== Reading text ==
* * * * *
Why I Didn’t Start with Spark, Pinot, or ClickHouse


This question comes up a lot, so it’s worth answering directly:

If you’re doing analytics at scale, why not Spark, Pinot, or ClickHouse?

They’re powerful tools.

They’re also optimized for a different problem.


The Kind of Scale That Matters

There are two kinds of scale:

  1. Data volume

  2. Semantic complexity

Most modern analytics stacks optimize for the first.

This work is mostly about the second.


Spark: Great for Pipelines, Not Reasoning

Spark excels at:

  • Batch processing

  • Large transformations

  • Schema-on-read workloads

But semantic analytics needs:

  • Low latency

  • Fine-grained validation

  • Interactive feedback

You can build that on Spark — but you’ll spend most of your time:

  • Managing jobs

  • Handling latency

  • Debugging execution graphs

It’s a mismatch for question-driven systems.


Pinot and ClickHouse: Fast, But Opinionated

Pinot and ClickHouse are impressive.

They shine when:

  • Queries are known in advance

  • Dimensions are stable

  • Aggregation paths are predictable

Semantic systems break those assumptions:

  • Users define models dynamically

  • Hierarchies evolve

  • New measures appear

You end up fighting the engine:

  • Rebuilding segments

  • Re-indexing constantly

  • Encoding semantics indirectly

Speed doesn’t help if the answer is conceptually wrong.


Semantics First, Engines Later

My bias has been:

  1. Make meaning explicit

  2. Make queries explainable

  3. Make performance incremental

Once semantics are stable, then:

  • Specialized engines make sense

  • Pre-computation becomes safe

  • Cost optimization becomes meaningful

Starting with a heavy engine too early locks you in.


PostgreSQL + Redis as a Control Plane

This combination works well as:

  • A semantic control plane

  • A correctness baseline

  • A performance sandbox

It lets you ask:

  • “What should this system do?”
    Before:

  • “How fast can it go?”

That ordering matters.


This Is Not an Anti-Big-Data Argument

At some point:

  • Pinot might be perfect

  • ClickHouse might slot in cleanly

  • Spark might power offline simulation

The key is timing.

You don’t want your infrastructure to decide your semantics for you.


Final Thought

Fast answers to the wrong question aren’t useful.

Semantic systems live or die on:

  • Trust

  • Clarity

  • Explainability

For that, simpler stacks often win — at least at the beginning.

If you’ve made different trade-offs and they worked, I’d genuinely love to hear about them.
* * * * *
Records drawn from a dataset:
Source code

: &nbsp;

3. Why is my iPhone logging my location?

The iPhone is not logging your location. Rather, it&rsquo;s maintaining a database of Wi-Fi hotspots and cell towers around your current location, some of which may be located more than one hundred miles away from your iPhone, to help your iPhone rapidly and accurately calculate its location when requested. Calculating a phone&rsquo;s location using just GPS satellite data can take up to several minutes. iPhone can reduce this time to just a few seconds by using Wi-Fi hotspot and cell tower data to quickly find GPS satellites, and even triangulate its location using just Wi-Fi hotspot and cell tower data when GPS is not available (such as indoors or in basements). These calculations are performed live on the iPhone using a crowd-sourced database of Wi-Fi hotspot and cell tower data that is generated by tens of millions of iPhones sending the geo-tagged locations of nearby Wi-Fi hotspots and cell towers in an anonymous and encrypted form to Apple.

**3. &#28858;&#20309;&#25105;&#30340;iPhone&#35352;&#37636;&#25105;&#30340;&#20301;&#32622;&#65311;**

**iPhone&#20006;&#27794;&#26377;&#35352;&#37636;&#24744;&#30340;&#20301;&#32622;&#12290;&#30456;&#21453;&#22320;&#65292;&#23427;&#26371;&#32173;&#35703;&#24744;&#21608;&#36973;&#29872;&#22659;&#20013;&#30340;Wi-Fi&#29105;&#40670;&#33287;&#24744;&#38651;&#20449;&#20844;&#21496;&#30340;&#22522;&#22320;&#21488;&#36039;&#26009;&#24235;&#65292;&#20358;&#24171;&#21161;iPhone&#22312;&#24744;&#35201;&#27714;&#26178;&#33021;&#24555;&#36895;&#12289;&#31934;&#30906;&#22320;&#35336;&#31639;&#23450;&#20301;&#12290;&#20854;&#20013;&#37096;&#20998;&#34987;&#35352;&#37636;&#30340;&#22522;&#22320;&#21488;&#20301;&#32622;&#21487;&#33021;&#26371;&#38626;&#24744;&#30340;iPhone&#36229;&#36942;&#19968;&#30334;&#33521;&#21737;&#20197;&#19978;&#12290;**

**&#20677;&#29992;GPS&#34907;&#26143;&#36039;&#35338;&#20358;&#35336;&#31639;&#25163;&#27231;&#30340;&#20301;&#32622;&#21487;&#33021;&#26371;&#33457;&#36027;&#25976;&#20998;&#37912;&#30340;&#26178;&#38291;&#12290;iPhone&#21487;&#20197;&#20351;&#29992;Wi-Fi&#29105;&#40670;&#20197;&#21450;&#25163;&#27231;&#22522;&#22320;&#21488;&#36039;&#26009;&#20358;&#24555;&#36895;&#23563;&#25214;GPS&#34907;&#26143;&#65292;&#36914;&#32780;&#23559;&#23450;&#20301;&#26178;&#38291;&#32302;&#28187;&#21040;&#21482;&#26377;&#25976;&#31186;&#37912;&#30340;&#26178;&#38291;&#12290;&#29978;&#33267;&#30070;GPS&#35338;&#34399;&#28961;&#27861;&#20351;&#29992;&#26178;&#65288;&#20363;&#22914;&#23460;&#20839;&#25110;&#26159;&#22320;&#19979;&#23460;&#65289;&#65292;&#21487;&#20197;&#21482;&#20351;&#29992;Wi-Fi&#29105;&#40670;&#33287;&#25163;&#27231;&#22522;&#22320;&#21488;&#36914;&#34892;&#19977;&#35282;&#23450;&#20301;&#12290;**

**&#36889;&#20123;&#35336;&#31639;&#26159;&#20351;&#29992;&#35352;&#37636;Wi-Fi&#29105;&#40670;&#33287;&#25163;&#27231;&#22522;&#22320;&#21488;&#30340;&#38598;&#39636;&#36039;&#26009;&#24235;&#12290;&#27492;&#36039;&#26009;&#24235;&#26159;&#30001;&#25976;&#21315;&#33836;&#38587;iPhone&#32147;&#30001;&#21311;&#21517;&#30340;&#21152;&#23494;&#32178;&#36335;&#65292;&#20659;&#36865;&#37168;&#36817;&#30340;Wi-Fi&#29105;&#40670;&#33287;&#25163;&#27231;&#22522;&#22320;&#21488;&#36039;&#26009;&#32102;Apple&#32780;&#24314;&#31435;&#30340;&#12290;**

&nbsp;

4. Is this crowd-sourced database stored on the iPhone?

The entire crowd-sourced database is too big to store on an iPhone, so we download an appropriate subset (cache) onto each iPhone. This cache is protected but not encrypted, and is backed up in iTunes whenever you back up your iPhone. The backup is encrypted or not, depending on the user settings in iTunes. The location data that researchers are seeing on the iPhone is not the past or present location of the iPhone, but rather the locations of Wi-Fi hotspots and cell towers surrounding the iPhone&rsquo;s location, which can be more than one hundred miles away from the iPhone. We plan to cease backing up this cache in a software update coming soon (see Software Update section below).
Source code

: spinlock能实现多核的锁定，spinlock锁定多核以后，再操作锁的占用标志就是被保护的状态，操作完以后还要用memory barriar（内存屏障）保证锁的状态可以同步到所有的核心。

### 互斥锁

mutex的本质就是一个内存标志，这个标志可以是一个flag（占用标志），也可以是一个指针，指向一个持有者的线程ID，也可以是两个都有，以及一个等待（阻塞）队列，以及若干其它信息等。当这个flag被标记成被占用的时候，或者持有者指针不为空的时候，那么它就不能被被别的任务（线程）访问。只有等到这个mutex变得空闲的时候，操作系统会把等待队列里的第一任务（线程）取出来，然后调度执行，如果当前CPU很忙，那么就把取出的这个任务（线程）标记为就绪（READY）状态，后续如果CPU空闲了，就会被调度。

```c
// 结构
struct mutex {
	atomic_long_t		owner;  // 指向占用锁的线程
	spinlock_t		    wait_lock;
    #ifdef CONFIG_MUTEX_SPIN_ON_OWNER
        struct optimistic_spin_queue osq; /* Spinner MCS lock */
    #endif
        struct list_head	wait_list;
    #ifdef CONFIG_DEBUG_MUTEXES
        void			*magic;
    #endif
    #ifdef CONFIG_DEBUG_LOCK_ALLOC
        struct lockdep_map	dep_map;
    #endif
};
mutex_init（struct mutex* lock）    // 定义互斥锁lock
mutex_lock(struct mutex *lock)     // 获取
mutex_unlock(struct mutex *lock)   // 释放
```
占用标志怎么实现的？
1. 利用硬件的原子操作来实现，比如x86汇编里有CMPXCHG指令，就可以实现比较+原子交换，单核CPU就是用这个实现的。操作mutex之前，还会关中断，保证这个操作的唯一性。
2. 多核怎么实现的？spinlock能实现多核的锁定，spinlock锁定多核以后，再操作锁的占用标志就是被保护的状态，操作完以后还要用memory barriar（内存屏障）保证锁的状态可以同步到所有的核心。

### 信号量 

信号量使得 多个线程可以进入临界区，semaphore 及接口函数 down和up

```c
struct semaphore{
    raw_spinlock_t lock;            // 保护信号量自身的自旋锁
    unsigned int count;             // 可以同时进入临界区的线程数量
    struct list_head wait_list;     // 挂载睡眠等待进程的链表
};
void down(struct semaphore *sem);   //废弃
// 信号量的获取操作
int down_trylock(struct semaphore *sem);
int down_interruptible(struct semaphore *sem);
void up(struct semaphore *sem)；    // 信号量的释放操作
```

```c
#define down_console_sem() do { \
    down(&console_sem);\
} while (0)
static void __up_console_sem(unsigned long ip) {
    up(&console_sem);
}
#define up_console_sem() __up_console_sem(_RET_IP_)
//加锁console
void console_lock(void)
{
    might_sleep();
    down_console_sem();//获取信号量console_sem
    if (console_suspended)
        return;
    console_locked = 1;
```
* * * * *
== Problems and tasks ==
• a. Print the part of the analytics post between "Final Thought" and "at the beginning.", inclusive.
• b. In the analytics post, what happens when you start with a heavy engine too early?
• c. List the conditions under which, according to the analytics post, Pinot and ClickHouse shine.

== Answers to the problems ==
• a.
Final Thought

Fast answers to the wrong question aren’t useful.

Semantic systems live or die on:

  • Trust

  • Clarity

  • Explainability

For that, simpler stacks often win — at least at the beginning.

• b. It locks you in.

• c.
- Queries are known in advance
- Dimensions are stable
- Aggregation paths are predictable